Yet, the album would not be without its messages of hope at the end of the song: “Faces on a tiny screen/we’ll see you soon.” Mourn moves through themes of betrayal in “Could’ve”, tackles self-awareness in “Tragedy” and on the last song, “This House Is Empty”, brings us closure. It starts off airy and sparse. It doesn’t need an epic instrumental build-up in the chorus because the words say it all: “Burn it down.”
Mourn is a soundtrack for the club-goers who sit at home on Friday evenings scrolling despondently through Twitch streams while longing for the world to return to normal. But it’s also more than that; the overarching themes of isolation, anxiety, and despair are relatable to many of us right now. The album is made for soul-searching, seemingly from the point of view of a nameless protagonist who could be any or all of us, as they work through phases of grief and mourning.

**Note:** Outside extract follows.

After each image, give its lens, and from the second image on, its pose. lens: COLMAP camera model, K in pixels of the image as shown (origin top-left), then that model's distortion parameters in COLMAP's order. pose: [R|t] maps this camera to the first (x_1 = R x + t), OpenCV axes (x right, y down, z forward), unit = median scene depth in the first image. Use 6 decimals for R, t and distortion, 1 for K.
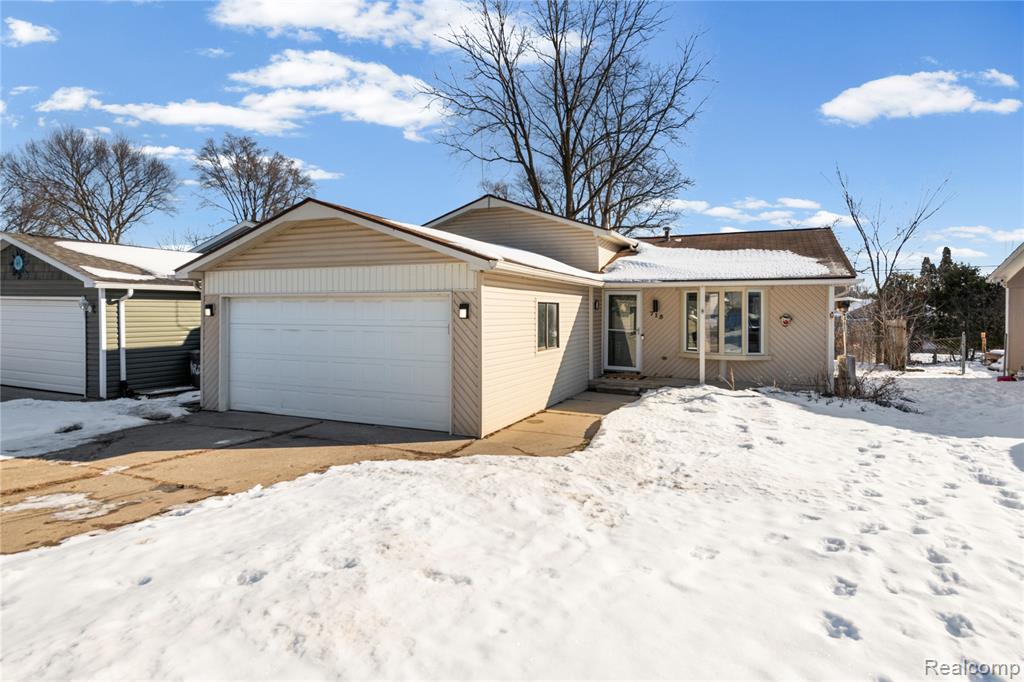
lens RADIAL K [[556.6, 0, 510.3], [0, 556.6, 303.5], [0, 0, 1]] dist [0.010010, -0.001926]
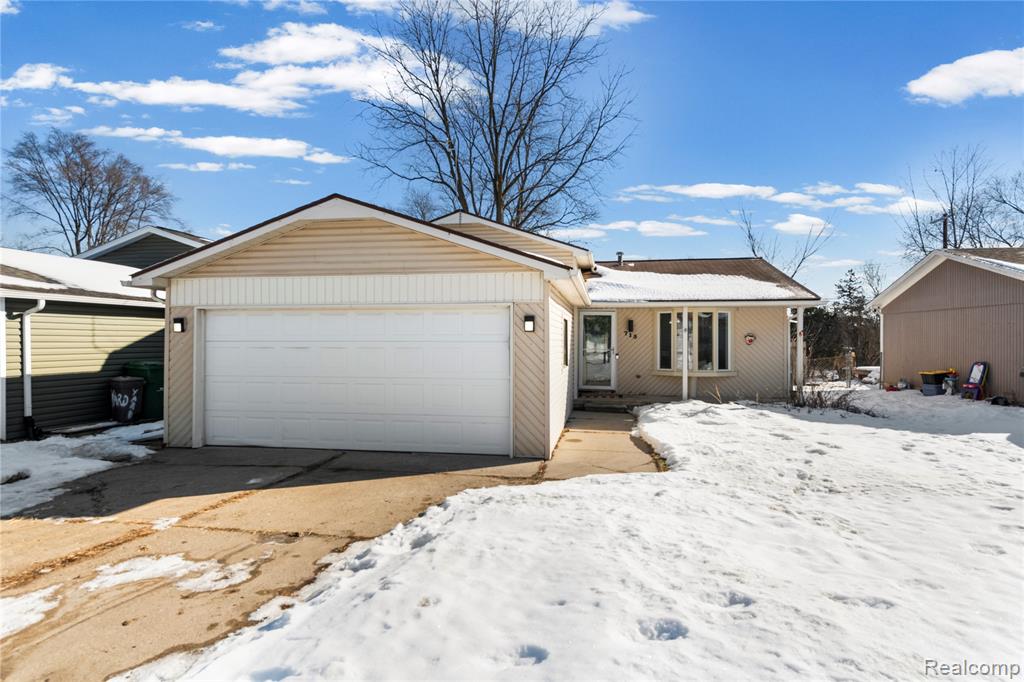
lens RADIAL K [[549.1, 0, 509.9], [0, 549.1, 330.6], [0, 0, 1]] dist [0.012284, -0.001483]
pose [[0.968671, 0.002846, 0.248331, -0.270146], [-0.001882, 0.999990, -0.004116, 0.022725], [-0.248341, 0.003520, 0.968666, 0.092830]]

As a lyricist, Shear is a master at making the personal into the universal, and making individual experiences and feelings relatable to all; when we listen, we feel that the song is about us.
Set for release on September 11th, 19 years after the tragedy, Mourn sets a mood that feels very much like our collective grief has reached its peak; if it doesn’t speak for all of us, it at least speaks to most of us. Yet, instrumentally, the programming and melodies are beautifully layered and dynamic, allowing the album to pull us out of ourselves, to remind us that we can still dance… even alone in our living rooms.